## EXERCISE
Turn the material, from its very first line up to and including the line with "Neue Einricht", into a JSON list of strings, one string per line, with blank lines dropped. Leave the pictures out of your answer.
=== PROVIDED RECORDS ===
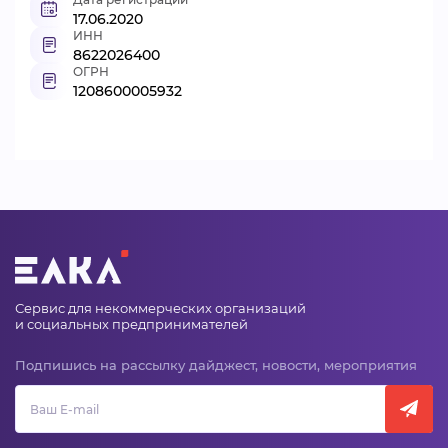
17.06.2020
ИНН
8622026400
ОГРН
1208600005932
Сервис для некоммерческих организаций
и социальных предпринимателей
Подпишись на рассылку дайджест, новости, мероприятия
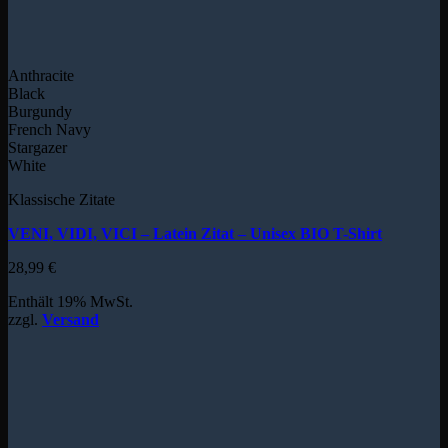
Anthracite
Black
Burgundy
French Navy
Stargazer
White
Klassische Zitate
VENI, VIDI, VICI – Latein Zitat – Unisex BIO T-Shirt
28,99
€
Enthält 19% MwSt.
zzgl.
Versand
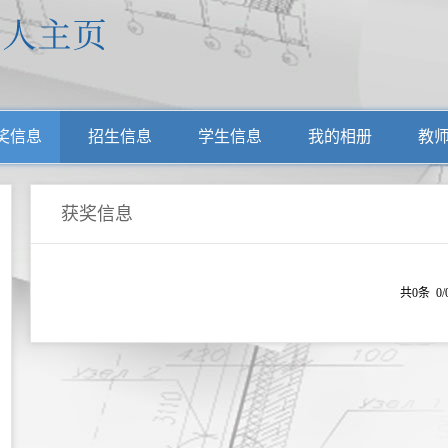
奖信息
招生信息
学生信息
我的相册
教
获奖信息
共0条 0/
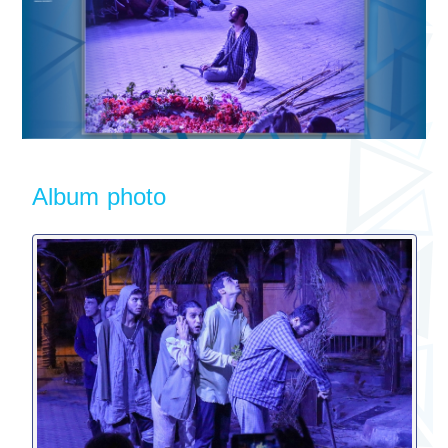
Album photo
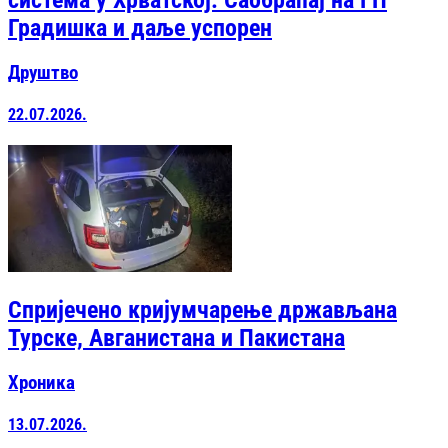
Градишка и даље успорен
Друштво
22.07.2026.
Спријечено кријумчарење држављана
Турске, Авганистана и Пакистана
Хроника
13.07.2026.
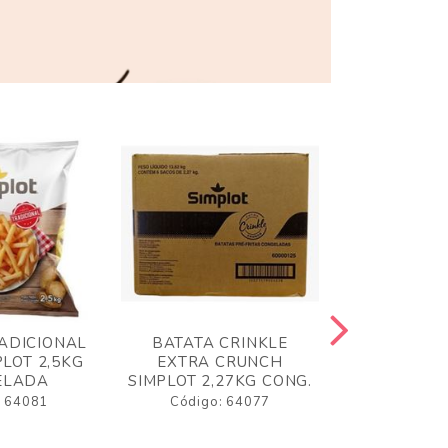
ADICIONAL
BATATA CRINKLE
BATATA 
LOT 2,5KG
EXTRA CRUNCH
SIMPLO
ELADA
SIMPLOT 2,27KG CONG.
CONGE
: 64081
Código: 64077
Código:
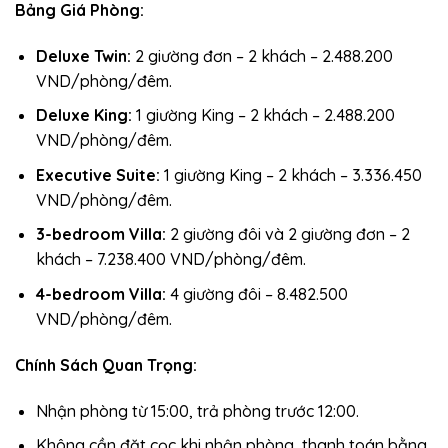
Bảng Giá Phòng:
Deluxe Twin:
2 giường đơn – 2 khách – 2.488.200
VND/phòng/đêm.
Deluxe King:
1 giường King – 2 khách – 2.488.200
VND/phòng/đêm.
Executive Suite:
1 giường King – 2 khách – 3.336.450
VND/phòng/đêm.
3-bedroom Villa:
2 giường đôi và 2 giường đơn – 2
khách – 7.238.400 VND/phòng/đêm.
4-bedroom Villa:
4 giường đôi – 8.482.500
VND/phòng/đêm.
Chính Sách Quan Trọng:
Nhận phòng từ 15:00, trả phòng trước 12:00.
Không cần đặt cọc khi nhận phòng, thanh toán bằng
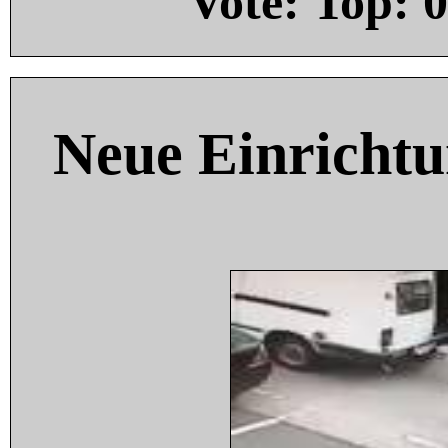
Vote: Top:
0
Neue Einricht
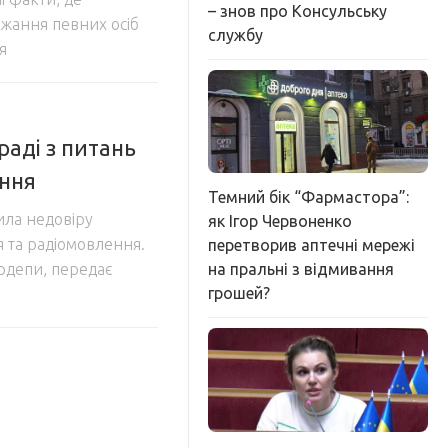
– знов про Консульську
ажання певних осіб
службу
я
аді з питань
ення
Темний бік “Фармастора”:
ила недовіру
як Ігор Червоненко
я та радіомовлення.
перетворив аптечні мережі
на пральні з відмивання
рдепи, передає
грошей?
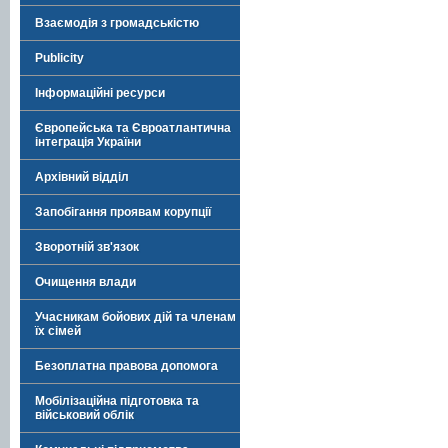
Взаємодія з громадськістю
Publicity
Інформаційні ресурси
Європейська та Євроатлантична
інтеграція України
Архівний відділ
Запобігання проявам корупції
Зворотній зв'язок
Очищення влади
Учасникам бойових дій та членам
їх сімей
Безоплатна правова допомога
Мобілізаційна підготовка та
військовий облік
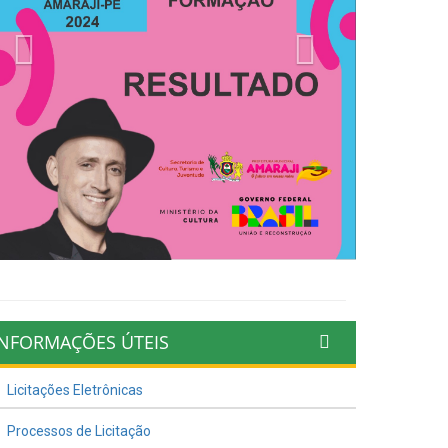
Previous
Next
INFORMAÇÕES ÚTEIS
Licitações Eletrônicas
Processos de Licitação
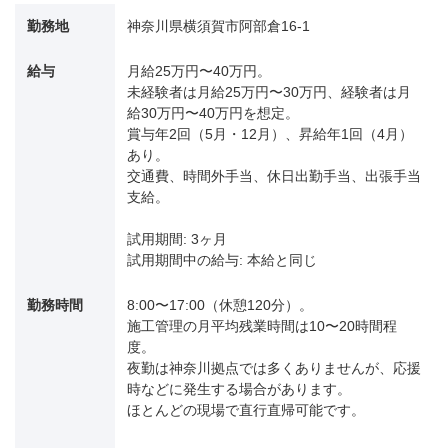
勤務地
神奈川県横須賀市阿部倉16-1
給与
月給25万円〜40万円。
未経験者は月給25万円〜30万円、経験者は月
給30万円〜40万円を想定。
賞与年2回（5月・12月）、昇給年1回（4月）
あり。
交通費、時間外手当、休日出勤手当、出張手当
支給。
試用期間: 3ヶ月
試用期間中の給与: 本給と同じ
勤務時間
8:00〜17:00（休憩120分）。
施工管理の月平均残業時間は10〜20時間程
度。
夜勤は神奈川拠点では多くありませんが、応援
時などに発生する場合があります。
ほとんどの現場で直行直帰可能です。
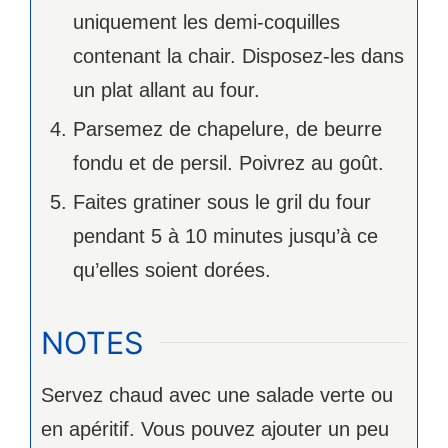
uniquement les demi-coquilles
contenant la chair. Disposez-les dans
un plat allant au four.
Parsemez de chapelure, de beurre
fondu et de persil. Poivrez au goût.
Faites gratiner sous le gril du four
pendant 5 à 10 minutes jusqu’à ce
qu’elles soient dorées.
NOTES
Servez chaud avec une salade verte ou
en apéritif. Vous pouvez ajouter un peu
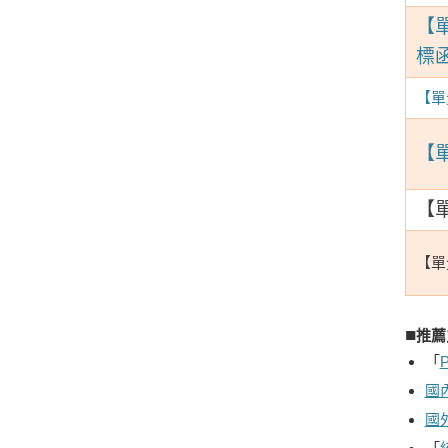
【
標
【單
【單
【
【單
■
推薦
「
國內
國外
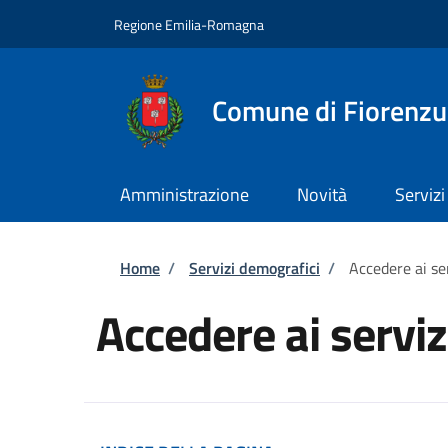
Salta al contenuto principale
Skip to footer content
Regione Emilia-Romagna
Comune di Fiorenzu
Amministrazione
Novità
Servizi
Briciole di pane
Home
/
Servizi demografici
/
Accedere ai se
Accedere ai servi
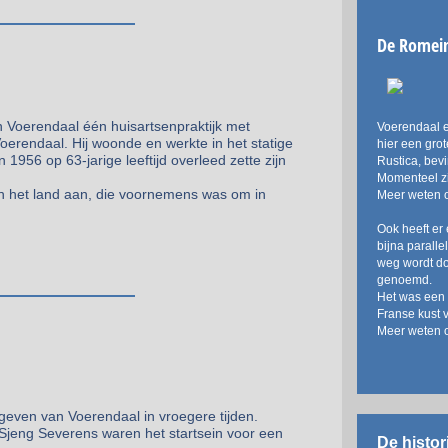
De Romei
n Voerendaal één huisartsenpraktijk met
Voerendaal e
Voerendaal. Hij woonde en werkte in het statige
hier een grot
1956 op 63-jarige leeftijd overleed zette zijn
Rustica, bev
Momenteel zi
an het land aan, die voornemens was om in
Meer weten o
Ook heeft er
bijna parall
weg wordt d
genoemd.
Het was een 
Franse kust 
Meer weten 
geven van Voerendaal in vroegere tijden.
n Sjeng Severens waren het startsein voor een
De histo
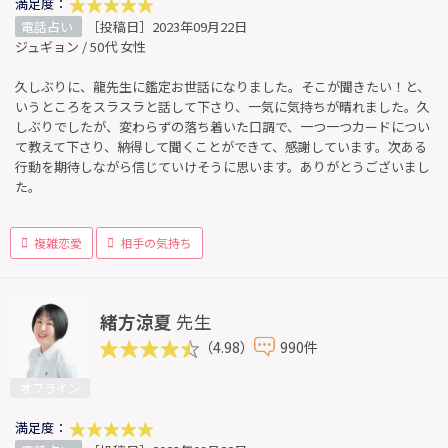
満足度：
電話占い
［投稿日］2023年09月22日
ジュギョン / 50代 女性
久しぶりに、龍先生に鑑定お世話になりました。そこが聞きたい！と、
いうところをスラスラと話して下さり、一気に気持ちが晴れました。久
しぶりでしたが、変わらずの落ち着いた口調で、一つ一つカードについ
て教えて下さり、納得して聞くことができて、感謝しています。次ある
行動を期待しながら信じていけそうに思います。ありがとうございまし
た。
複雑恋愛
相手の気持ち
緒方涼夏
先生
（4.98）
990件
オフライン
満足度：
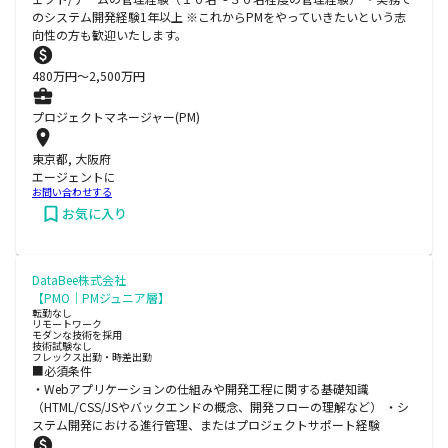
のシステム開発経験1年以上 ※これからPMをやっていきたいという志
向性の方も歓迎いたします。
480
万円〜
2,500
万円
プロジェクトマネージャー(PM)
東京都, 大阪府
エージェントに
お問い合わせする
お気に入り
DataBee株式会社
【PMO｜PMジュニア層】
転勤なし
リモートワーク
モダンな技術を採用
技術試験なし
フレックス出勤・時差出勤
■必須条件
・Webアプリケーションの仕組みや開発工程に関する基礎知識
（HTML/CSS/JSやバックエンドの概念、開発フローの理解など） ・シ
ステム開発における進行管理、またはプロジェクトサポート経験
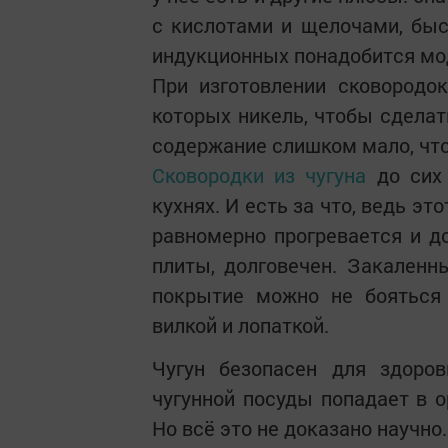
с кислотами и щелочами, быст
индукционных понадобится мо
При изготовлении сковородо
которых никель, чтобы сделат
содержание слишком мало, что
Сковородки из чугуна
до сих 
кухнях. И есть за что, ведь э
равномерно прогревается и до
плиты, долговечен. Закаленн
покрытие можно не бояться 
вилкой и лопаткой.
Чугун безопасен для здоро
чугунной посуды попадает в о
Но всё это не доказано научно.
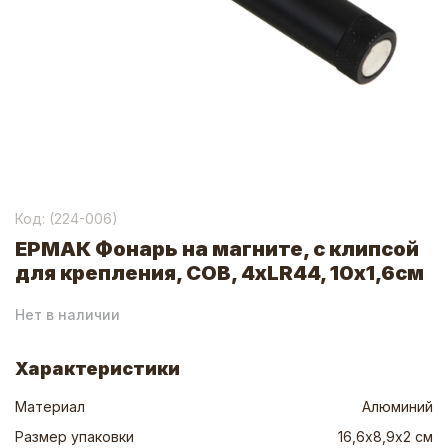
Код: (
224-006
)
ЕРМАК Фонарь на магните, с клипсой
для крепления, СОВ, 4xLR44, 10х1,6см
Нет в наличии
Характеристики
Материал
Алюминий
Размер упаковки
16,6х8,9х2 см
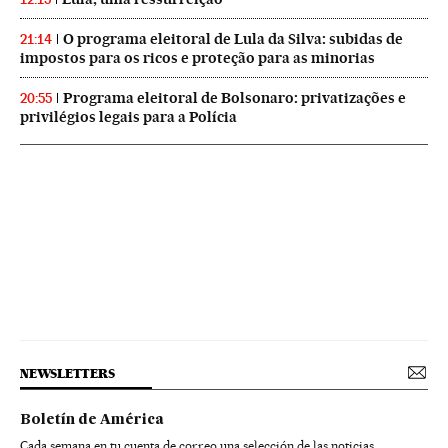
O programa eleitoral de Lula da Silva: subidas de
21:14
impostos para os ricos e proteção para as minorias
Programa eleitoral de Bolsonaro: privatizações e
20:55
privilégios legais para a Polícia
NEWSLETTERS
Boletín de América
Cada semana en tu cuenta de correo una selección de las noticias,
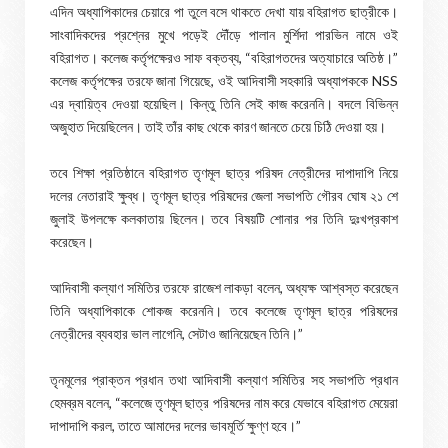
এদিন অধ্যাপিকাদের চেয়ারে পা তুলে বসে থাকতে দেখা যায় বহিরাগত ছাত্রীকে।
সাংবাদিকদের প্রশ্নের মুখে পড়েই দৌঁড়ে পালান মুর্শিদা পারভিন নামে ওই
বহিরাগত। কলেজ কর্তৃপক্ষেরও সাফ বক্তব্য, “বহিরাগতদের অত্যাচারে অতিষ্ঠ।”
কলেজ কর্তৃপক্ষের তরফে জানা গিয়েছে, ওই আদিবাসী সহকারি অধ্যাপককে NSS
এর দ্বায়িত্ব দেওয়া হয়েছিল। কিন্তু তিনি সেই কাজ করেননি। বদলে বিভিন্ন
অজুহাত দিয়েছিলেন। তাই তাঁর কাছ থেকে কারণ জানতে চেয়ে চিঠি দেওয়া হয়।
তবে শিক্ষা প্রতিষ্ঠানে বহিরাগত তৃণমূল ছাত্র পরিষদ নেত্রীদের দাপাদাপি নিয়ে
দলের নেতারাই ক্ষুব্ধ। তৃণমূল ছাত্র পরিষদের জেলা সভাপতি গৌরব ঘোষ ২১ শে
জুলাই উপলক্ষে কলকাতায় ছিলেন। তবে বিষয়টি শোনার পর তিনি দুঃখপ্রকাশ
করেছেন।
আদিবাসী কল্যাণ সমিতির তরফে রাজেশ লাকড়া বলেন, অধ্যক্ষ আশ্বস্ত করেছেন
তিনি অধ্যাপিকাকে শোকজ করেননি। তবে কলেজে তৃণমূল ছাত্র পরিষদের
নেত্রীদের ব্যবহার ভাল লাগেনি, সেটাও জানিয়েছেন তিনি।”
তৃনমূলের প্রাক্তন প্রধান তথা আদিবাসী কল্যাণ সমিতির সহ সভাপতি প্রধান
হেমব্রম বলেন, “কলেজে তৃণমূল ছাত্র পরিষদের নাম করে যেভাবে বহিরাগত মেয়েরা
দাপাদাপি করল, তাতে আমাদের দলের ভাবমূর্তি ক্ষুণ্ণ হবে।”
===
## ANSWER TO THIS EXERCISE
[
  "17.06.2020",
  "ИНН",
  "8622026400",
  "ОГРН",
  "1208600005932",
  "Сервис для некоммерческих организаций",
  "и социальных предпринимателей",
  "Подпишись на рассылку дайджест, новости, мероприятия",
  "Anthracite",
  "Black",
  "Burgundy",
  "French Navy",
  "Stargazer",
  "White",
  "Klassische Zitate",
  "VENI, VIDI, VICI – Latein Zitat – Unisex BIO T-Shirt",
  "28,99",
  "€",
  "Enthält 19% MwSt.",
  "zzgl.",
  "Versand",
  "奖信息",
  "招生信息",
  "学生信息",
  "我的相册",
  "教",
  "获奖信息",
  "共0条 0/",
  "Album photo",
  "Градишка и даље успорен",
  "Друштво",
  "22.07.2026.",
  "Спријечено кријумчарење држављана",
  "Турске, Авганистана и Пакистана",
  "Хроника",
  "13.07.2026.",
  "ADICIONAL",
  "BATATA CRINKLE",
  "BATATA ",
  "LOT 2,5KG",
  "EXTRA CRUNCH",
  "SIMPLO",
  "ELADA",
  "SIMPLOT 2,27KG CONG.",
  "CONGE",
  ": 64081",
  "Código: 64077",
  "Código:",
  "Bảng Giá Phòng:",
  "Deluxe Twin:",
  "2 giường đơn – 2 khách – 2.488.200",
  "VND/phòng/đêm.",
  "Deluxe King:",
  "1 giường King – 2 khách – 2.488.200",
  "VND/phòng/đêm.",
  "Executive Suite:",
  "1 giường King – 2 khách – 3.336.450",
  "VND/phòng/đêm.",
  "3-bedroom Villa:",
  "2 giường đôi và 2 giường đơn – 2",
  "khách – 7.238.400 VND/phòng/đêm.",
  "4-bedroom Villa:",
  "4 giường đôi – 8.482.500",
  "VND/phòng/đêm.",
  "Chính Sách Quan Trọng:",
  "Nhận phòng từ 15:00, trả phòng trước 12:00.",
  "Không cần đặt cọc khi nhận phòng, thanh toán bằng",
  "Vote: Top:",
  "0",
  "Neue Einricht"
]